= THE TASK =
Quote the text of every row below word for word, without the pictures.

= TASK INPUT =
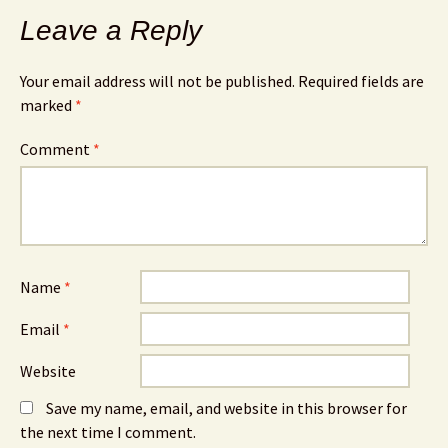
Leave a Reply
Your email address will not be published.
Required fields are
marked
*
Comment
*
Name
*
Email
*
Website
Save my name, email, and website in this browser for
the next time I comment.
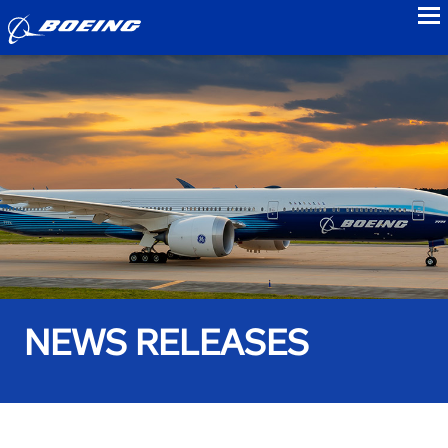
to
NEWS RELEASES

= RESULT OF THIS TASK =
Leave a Reply
Your email address will not be published.
Required fields are
marked
*
Comment
*
Name
*
Email
*
Website
Save my name, email, and website in this browser for
the next time I comment.
to
NEWS RELEASES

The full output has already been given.